## begin DATA LINES

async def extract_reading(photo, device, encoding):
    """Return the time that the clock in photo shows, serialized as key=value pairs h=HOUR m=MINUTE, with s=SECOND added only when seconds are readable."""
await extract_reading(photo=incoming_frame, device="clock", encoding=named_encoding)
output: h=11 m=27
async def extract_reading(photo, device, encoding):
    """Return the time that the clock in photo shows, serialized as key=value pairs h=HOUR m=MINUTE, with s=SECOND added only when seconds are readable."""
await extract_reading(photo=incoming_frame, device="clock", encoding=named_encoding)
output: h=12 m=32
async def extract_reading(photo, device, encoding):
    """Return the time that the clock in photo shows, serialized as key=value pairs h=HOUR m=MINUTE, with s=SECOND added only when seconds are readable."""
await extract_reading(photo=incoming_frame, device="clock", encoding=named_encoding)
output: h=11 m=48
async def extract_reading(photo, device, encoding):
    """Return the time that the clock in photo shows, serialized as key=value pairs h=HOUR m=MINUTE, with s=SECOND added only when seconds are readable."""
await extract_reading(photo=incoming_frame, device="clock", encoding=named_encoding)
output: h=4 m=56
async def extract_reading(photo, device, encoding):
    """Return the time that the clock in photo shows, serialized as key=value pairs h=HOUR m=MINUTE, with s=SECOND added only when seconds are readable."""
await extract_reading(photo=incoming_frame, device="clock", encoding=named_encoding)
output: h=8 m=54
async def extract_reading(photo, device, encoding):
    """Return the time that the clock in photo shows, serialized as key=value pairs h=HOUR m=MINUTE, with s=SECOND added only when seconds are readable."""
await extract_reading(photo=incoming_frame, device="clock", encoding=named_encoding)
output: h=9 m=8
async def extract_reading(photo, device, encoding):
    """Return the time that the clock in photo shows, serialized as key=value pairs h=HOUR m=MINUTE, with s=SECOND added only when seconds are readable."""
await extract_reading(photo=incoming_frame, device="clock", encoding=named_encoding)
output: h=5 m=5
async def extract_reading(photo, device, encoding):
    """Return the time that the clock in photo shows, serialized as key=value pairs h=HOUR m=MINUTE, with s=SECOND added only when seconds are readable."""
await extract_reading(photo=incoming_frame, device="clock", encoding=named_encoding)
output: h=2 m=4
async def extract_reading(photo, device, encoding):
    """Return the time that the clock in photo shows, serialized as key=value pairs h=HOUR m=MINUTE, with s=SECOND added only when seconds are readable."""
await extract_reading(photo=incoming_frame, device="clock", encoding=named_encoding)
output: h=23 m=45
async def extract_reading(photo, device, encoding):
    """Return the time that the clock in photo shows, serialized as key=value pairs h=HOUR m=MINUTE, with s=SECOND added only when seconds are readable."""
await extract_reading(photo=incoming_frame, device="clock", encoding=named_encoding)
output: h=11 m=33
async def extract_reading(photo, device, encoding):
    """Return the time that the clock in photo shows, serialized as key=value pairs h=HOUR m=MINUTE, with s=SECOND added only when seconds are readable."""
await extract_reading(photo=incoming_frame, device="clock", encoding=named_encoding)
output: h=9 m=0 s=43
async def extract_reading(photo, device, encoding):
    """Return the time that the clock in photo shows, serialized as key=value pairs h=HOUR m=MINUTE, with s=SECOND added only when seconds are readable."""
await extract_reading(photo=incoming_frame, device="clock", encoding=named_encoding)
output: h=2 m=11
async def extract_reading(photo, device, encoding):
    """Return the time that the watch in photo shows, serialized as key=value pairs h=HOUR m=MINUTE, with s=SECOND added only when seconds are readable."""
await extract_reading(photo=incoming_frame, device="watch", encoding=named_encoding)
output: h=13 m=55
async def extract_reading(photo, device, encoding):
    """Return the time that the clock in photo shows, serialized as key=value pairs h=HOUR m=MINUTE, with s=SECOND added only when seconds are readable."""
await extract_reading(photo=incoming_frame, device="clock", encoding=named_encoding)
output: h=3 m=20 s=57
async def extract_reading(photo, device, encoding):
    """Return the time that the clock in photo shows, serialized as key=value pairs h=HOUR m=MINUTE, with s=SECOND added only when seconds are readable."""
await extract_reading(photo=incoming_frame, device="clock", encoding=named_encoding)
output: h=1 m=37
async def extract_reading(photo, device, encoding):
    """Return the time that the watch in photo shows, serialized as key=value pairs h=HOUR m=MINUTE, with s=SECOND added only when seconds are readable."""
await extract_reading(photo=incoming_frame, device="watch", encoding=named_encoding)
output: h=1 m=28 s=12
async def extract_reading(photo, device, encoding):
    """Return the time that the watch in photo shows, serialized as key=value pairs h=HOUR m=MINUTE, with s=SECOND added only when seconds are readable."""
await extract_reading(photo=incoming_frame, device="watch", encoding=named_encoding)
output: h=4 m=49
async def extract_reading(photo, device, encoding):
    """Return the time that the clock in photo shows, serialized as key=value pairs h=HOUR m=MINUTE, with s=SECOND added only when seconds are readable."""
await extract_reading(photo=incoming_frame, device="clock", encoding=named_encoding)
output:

## end DATA LINES

Copy the entire listing above line for line, changing nothing.

- **SOLUTION TO THIS EXERCISE**:
async def extract_reading(photo, device, encoding):
    """Return the time that the clock in photo shows, serialized as key=value pairs h=HOUR m=MINUTE, with s=SECOND added only when seconds are readable."""
await extract_reading(photo=incoming_frame, device="clock", encoding=named_encoding)
output: h=11 m=27
async def extract_reading(photo, device, encoding):
    """Return the time that the clock in photo shows, serialized as key=value pairs h=HOUR m=MINUTE, with s=SECOND added only when seconds are readable."""
await extract_reading(photo=incoming_frame, device="clock", encoding=named_encoding)
output: h=12 m=32
async def extract_reading(photo, device, encoding):
    """Return the time that the clock in photo shows, serialized as key=value pairs h=HOUR m=MINUTE, with s=SECOND added only when seconds are readable."""
await extract_reading(photo=incoming_frame, device="clock", encoding=named_encoding)
output: h=11 m=48
async def extract_reading(photo, device, encoding):
    """Return the time that the clock in photo shows, serialized as key=value pairs h=HOUR m=MINUTE, with s=SECOND added only when seconds are readable."""
await extract_reading(photo=incoming_frame, device="clock", encoding=named_encoding)
output: h=4 m=56
async def extract_reading(photo, device, encoding):
    """Return the time that the clock in photo shows, serialized as key=value pairs h=HOUR m=MINUTE, with s=SECOND added only when seconds are readable."""
await extract_reading(photo=incoming_frame, device="clock", encoding=named_encoding)
output: h=8 m=54
async def extract_reading(photo, device, encoding):
    """Return the time that the clock in photo shows, serialized as key=value pairs h=HOUR m=MINUTE, with s=SECOND added only when seconds are readable."""
await extract_reading(photo=incoming_frame, device="clock", encoding=named_encoding)
output: h=9 m=8
async def extract_reading(photo, device, encoding):
    """Return the time that the clock in photo shows, serialized as key=value pairs h=HOUR m=MINUTE, with s=SECOND added only when seconds are readable."""
await extract_reading(photo=incoming_frame, device="clock", encoding=named_encoding)
output: h=5 m=5
async def extract_reading(photo, device, encoding):
    """Return the time that the clock in photo shows, serialized as key=value pairs h=HOUR m=MINUTE, with s=SECOND added only when seconds are readable."""
await extract_reading(photo=incoming_frame, device="clock", encoding=named_encoding)
output: h=2 m=4
async def extract_reading(photo, device, encoding):
    """Return the time that the clock in photo shows, serialized as key=value pairs h=HOUR m=MINUTE, with s=SECOND added only when seconds are readable."""
await extract_reading(photo=incoming_frame, device="clock", encoding=named_encoding)
output: h=23 m=45
async def extract_reading(photo, device, encoding):
    """Return the time that the clock in photo shows, serialized as key=value pairs h=HOUR m=MINUTE, with s=SECOND added only when seconds are readable."""
await extract_reading(photo=incoming_frame, device="clock", encoding=named_encoding)
output: h=11 m=33
async def extract_reading(photo, device, encoding):
    """Return the time that the clock in photo shows, serialized as key=value pairs h=HOUR m=MINUTE, with s=SECOND added only when seconds are readable."""
await extract_reading(photo=incoming_frame, device="clock", encoding=named_encoding)
output: h=9 m=0 s=43
async def extract_reading(photo, device, encoding):
    """Return the time that the clock in photo shows, serialized as key=value pairs h=HOUR m=MINUTE, with s=SECOND added only when seconds are readable."""
await extract_reading(photo=incoming_frame, device="clock", encoding=named_encoding)
output: h=2 m=11
async def extract_reading(photo, device, encoding):
    """Return the time that the watch in photo shows, serialized as key=value pairs h=HOUR m=MINUTE, with s=SECOND added only when seconds are readable."""
await extract_reading(photo=incoming_frame, device="watch", encoding=named_encoding)
output: h=13 m=55
async def extract_reading(photo, device, encoding):
    """Return the time that the clock in photo shows, serialized as key=value pairs h=HOUR m=MINUTE, with s=SECOND added only when seconds are readable."""
await extract_reading(photo=incoming_frame, device="clock", encoding=named_encoding)
output: h=3 m=20 s=57
async def extract_reading(photo, device, encoding):
    """Return the time that the clock in photo shows, serialized as key=value pairs h=HOUR m=MINUTE, with s=SECOND added only when seconds are readable."""
await extract_reading(photo=incoming_frame, device="clock", encoding=named_encoding)
output: h=1 m=37
async def extract_reading(photo, device, encoding):
    """Return the time that the watch in photo shows, serialized as key=value pairs h=HOUR m=MINUTE, with s=SECOND added only when seconds are readable."""
await extract_reading(photo=incoming_frame, device="watch", encoding=named_encoding)
output: h=1 m=28 s=12
async def extract_reading(photo, device, encoding):
    """Return the time that the watch in photo shows, serialized as key=value pairs h=HOUR m=MINUTE, with s=SECOND added only when seconds are readable."""
await extract_reading(photo=incoming_frame, device="watch", encoding=named_encoding)
output: h=4 m=49
async def extract_reading(photo, device, encoding):
    """Return the time that the clock in photo shows, serialized as key=value pairs h=HOUR m=MINUTE, with s=SECOND added only when seconds are readable."""
await extract_reading(photo=incoming_frame, device="clock", encoding=named_encoding)
output:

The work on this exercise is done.